| PASSAGE PROVIDED |

This is a repeating event- Event 8 / 828 October 2024 6:00 pm
William Shakespeare's The Tempest
Event Details
In 1741 a statue in memory of William Shakespeare was erected
Event Details
In 1741 a statue in memory of William Shakespeare was erected in Westminster Abbey’s Poets’ Corner. The poet leans on a pile of books and points to a scroll on which are quoted lines from Prospero in The Tempest. By 2012, when the actor Kenneth Branagh – dressed as Isambard Kingdom Brunel – recited a speech of Caliban’s as part of the opening ceremony for the London Olympics, Shakespeare’s reputation as England’s greatest poet and playwright had long been written in stone.
Even so, until the mid 19th century, adaptations of the play dominated. Foremost was John Dryden’s The Enchanted Island which added several characters – Dorinda, a sister to Miranda, Sycorax became Caliban’s sister, and Prospero was given a foster son Hippolito (a popular ‘breeches’ role for an actress) – and heavily emphasised monarchy as the natural form of government. The actor-manager Charles Macready reinstated Shakespeare’s original text in 1838, but in Charles Kean’s 1857 production the play had to again be heavily cut to allow for many lavish set changes and stage effects.

| SUPPLIED MATERIAL |
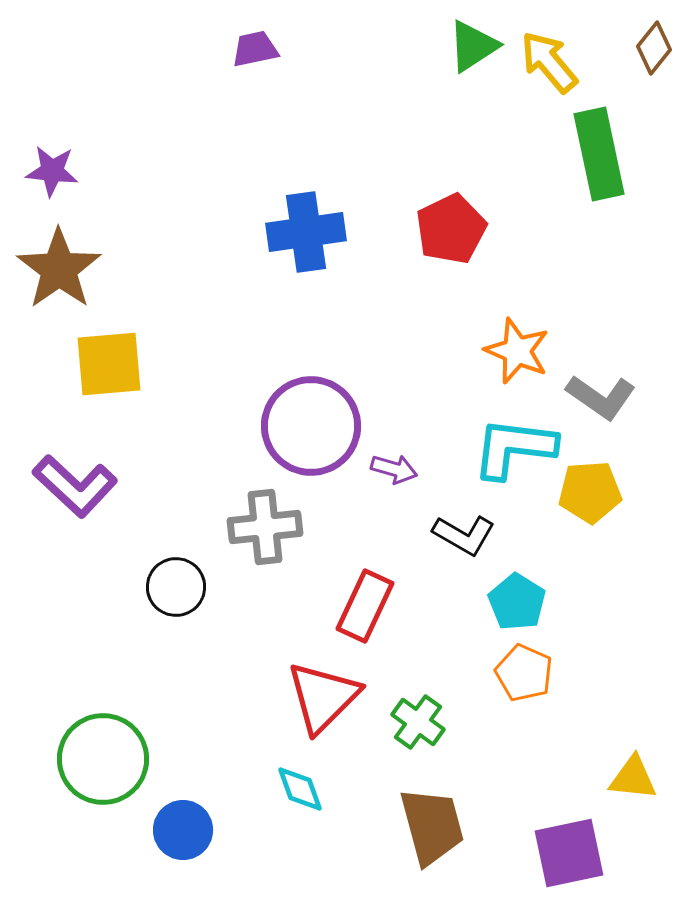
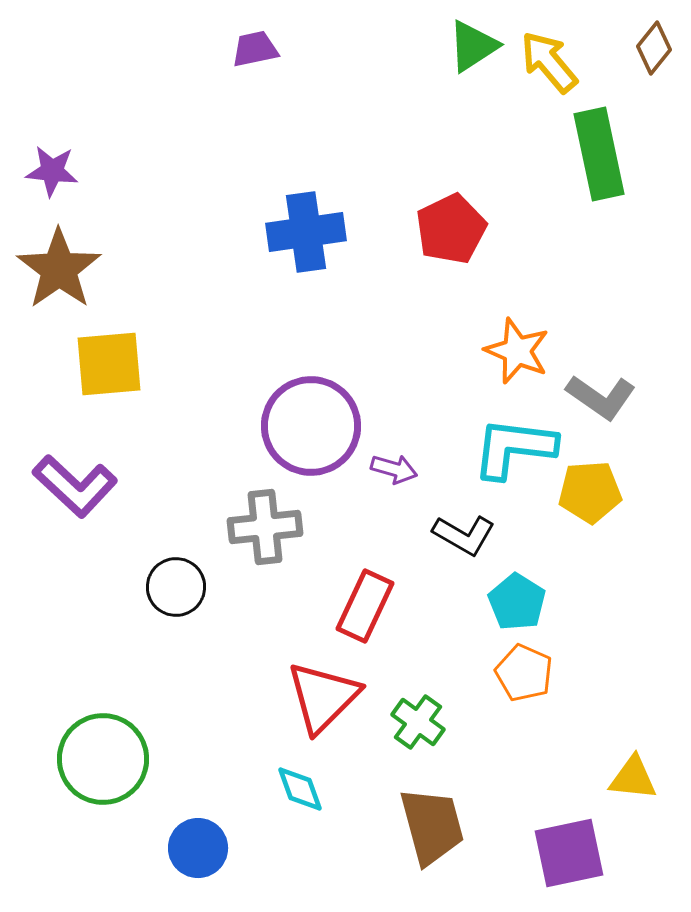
blue circle: moved 15 px right, 18 px down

| GIVEN EXERCISE 1 |
According to the passage on The Tempest, in what year did Charles Macready restore Shakespeare's original text of the play?
| GIVEN EXERCISE 2 |
Repeat the passage on The Tempest word for word between "Even so, until" and "and stage effects.", inclusive.
| GIVEN EXERCISE 3 |
Please carry on the passage about the stage history of The Tempest from the point where it stops.

| TASK RESPONSE 1 |
1838

| TASK RESPONSE 2 |
Even so, until the mid 19th century, adaptations of the play dominated. Foremost was John Dryden’s The Enchanted Island which added several characters – Dorinda, a sister to Miranda, Sycorax became Caliban’s sister, and Prospero was given a foster son Hippolito (a popular ‘breeches’ role for an actress) – and heavily emphasised monarchy as the natural form of government. The actor-manager Charles Macready reinstated Shakespeare’s original text in 1838, but in Charles Kean’s 1857 production the play had to again be heavily cut to allow for many lavish set changes and stage effects.

| TASK RESPONSE 3 |
In the late 19th and early 20th centuries Caliban became regarded as the star role, with the actor Frank Benson much admired for hanging upside down in a tree. It was not until the 1970s that a colonial reading of the play emerged, with Jonathan Miller’s production described as ‘the tragic and inevitable disintegration of a more primitive culture as the result of European invasion and colonisation’.
Over the years the play has been adapted as an opera, a ballet, a film and a Bunraku puppet show. In the RSC’s 2016 production, cinematic performance capture projected Ariel onto the stage in real time.
Although it appears as the opening play in the First Folio, in the canon The Tempest is always listed as the last play that Shakespeare wrote entirely alone. It is a fascinating text that we will read and discuss over eight sessions, beginning on Monday 16 September.
JOINING DETAILS:
- Eight meeting study on Zoom led by Jane Wymark
- Mondays, 6.00-8.00 pm (UK), 16 September to 4 November 2024
- Recommended edition: The Tempest, The Arden Shakespeare, edited by Virginia Mason Vaughan and Alden T. Vaughan, ISBN: 978-1408133477
- £240 for eight meetings, to include opening notes and background resources.
Organizer
Time
4 November 2024 6:00 pm - 8:00 pm(GMT+00:00)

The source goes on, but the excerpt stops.